* Data to process:
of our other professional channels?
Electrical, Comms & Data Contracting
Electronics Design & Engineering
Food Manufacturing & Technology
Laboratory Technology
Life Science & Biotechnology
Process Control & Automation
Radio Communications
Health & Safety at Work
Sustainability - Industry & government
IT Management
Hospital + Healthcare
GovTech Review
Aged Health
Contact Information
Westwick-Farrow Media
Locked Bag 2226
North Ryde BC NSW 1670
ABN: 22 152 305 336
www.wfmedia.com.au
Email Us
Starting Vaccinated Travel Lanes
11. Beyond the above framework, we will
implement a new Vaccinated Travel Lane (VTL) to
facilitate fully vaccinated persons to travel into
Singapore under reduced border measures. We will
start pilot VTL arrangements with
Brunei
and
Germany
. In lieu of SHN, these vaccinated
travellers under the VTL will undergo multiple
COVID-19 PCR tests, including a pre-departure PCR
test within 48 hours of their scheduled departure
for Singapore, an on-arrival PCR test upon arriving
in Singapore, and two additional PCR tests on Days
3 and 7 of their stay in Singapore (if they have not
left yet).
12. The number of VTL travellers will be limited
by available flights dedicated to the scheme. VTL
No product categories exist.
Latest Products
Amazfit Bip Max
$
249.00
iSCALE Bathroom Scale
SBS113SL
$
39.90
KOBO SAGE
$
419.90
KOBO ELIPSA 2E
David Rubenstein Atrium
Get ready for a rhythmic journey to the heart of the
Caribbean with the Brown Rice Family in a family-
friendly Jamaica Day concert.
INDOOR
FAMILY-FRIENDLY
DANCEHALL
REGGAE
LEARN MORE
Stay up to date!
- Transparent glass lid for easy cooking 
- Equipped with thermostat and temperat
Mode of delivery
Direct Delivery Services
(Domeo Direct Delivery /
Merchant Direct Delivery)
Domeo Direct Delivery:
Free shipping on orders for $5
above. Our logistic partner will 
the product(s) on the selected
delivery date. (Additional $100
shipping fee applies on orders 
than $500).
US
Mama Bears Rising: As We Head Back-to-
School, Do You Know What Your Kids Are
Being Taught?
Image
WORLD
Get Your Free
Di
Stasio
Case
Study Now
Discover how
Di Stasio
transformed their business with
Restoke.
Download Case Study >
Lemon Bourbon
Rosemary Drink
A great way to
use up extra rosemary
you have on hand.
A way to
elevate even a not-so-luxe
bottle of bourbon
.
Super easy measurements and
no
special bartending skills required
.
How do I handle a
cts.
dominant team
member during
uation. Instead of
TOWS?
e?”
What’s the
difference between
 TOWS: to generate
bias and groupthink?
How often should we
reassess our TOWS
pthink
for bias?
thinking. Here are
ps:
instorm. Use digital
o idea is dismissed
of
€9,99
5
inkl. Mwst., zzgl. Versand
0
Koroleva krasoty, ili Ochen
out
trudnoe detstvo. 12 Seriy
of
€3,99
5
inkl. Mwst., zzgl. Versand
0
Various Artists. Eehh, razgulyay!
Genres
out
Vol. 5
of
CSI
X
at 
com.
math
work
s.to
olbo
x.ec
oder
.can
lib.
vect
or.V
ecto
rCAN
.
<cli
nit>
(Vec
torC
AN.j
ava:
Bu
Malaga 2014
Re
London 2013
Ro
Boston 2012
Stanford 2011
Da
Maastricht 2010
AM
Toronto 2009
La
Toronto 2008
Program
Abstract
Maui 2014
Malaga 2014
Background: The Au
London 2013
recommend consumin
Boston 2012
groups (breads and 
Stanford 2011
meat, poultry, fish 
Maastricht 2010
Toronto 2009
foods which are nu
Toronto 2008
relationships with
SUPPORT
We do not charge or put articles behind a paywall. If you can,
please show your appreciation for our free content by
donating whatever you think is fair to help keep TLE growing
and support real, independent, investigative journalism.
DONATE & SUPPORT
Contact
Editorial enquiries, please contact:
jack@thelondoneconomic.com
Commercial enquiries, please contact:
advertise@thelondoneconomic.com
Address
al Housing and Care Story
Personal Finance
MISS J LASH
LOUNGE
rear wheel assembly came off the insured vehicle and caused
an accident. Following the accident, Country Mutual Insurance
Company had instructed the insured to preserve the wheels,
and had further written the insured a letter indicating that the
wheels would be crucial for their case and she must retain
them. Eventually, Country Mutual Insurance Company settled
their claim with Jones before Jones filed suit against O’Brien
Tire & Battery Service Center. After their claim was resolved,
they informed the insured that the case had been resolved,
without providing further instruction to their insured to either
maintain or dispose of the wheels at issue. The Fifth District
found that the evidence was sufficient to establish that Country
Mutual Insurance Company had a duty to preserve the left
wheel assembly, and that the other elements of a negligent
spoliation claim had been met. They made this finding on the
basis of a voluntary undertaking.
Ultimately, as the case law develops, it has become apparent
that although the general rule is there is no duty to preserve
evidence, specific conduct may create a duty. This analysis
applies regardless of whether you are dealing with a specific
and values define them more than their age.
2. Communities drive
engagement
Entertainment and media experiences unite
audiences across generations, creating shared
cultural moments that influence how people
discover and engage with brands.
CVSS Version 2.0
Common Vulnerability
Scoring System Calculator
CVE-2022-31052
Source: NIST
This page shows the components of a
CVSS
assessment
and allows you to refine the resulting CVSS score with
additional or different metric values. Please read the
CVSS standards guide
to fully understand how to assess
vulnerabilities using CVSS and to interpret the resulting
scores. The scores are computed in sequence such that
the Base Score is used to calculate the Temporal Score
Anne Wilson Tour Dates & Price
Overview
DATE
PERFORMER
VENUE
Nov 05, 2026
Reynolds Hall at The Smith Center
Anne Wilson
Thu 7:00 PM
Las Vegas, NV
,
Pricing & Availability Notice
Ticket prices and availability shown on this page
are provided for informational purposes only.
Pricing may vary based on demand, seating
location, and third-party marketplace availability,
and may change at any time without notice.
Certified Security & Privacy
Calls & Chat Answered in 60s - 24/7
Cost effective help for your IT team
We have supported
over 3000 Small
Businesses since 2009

* Exercise: Tally the lines of the records that contain the word "fully" and reply with only that count.

* Reply: 2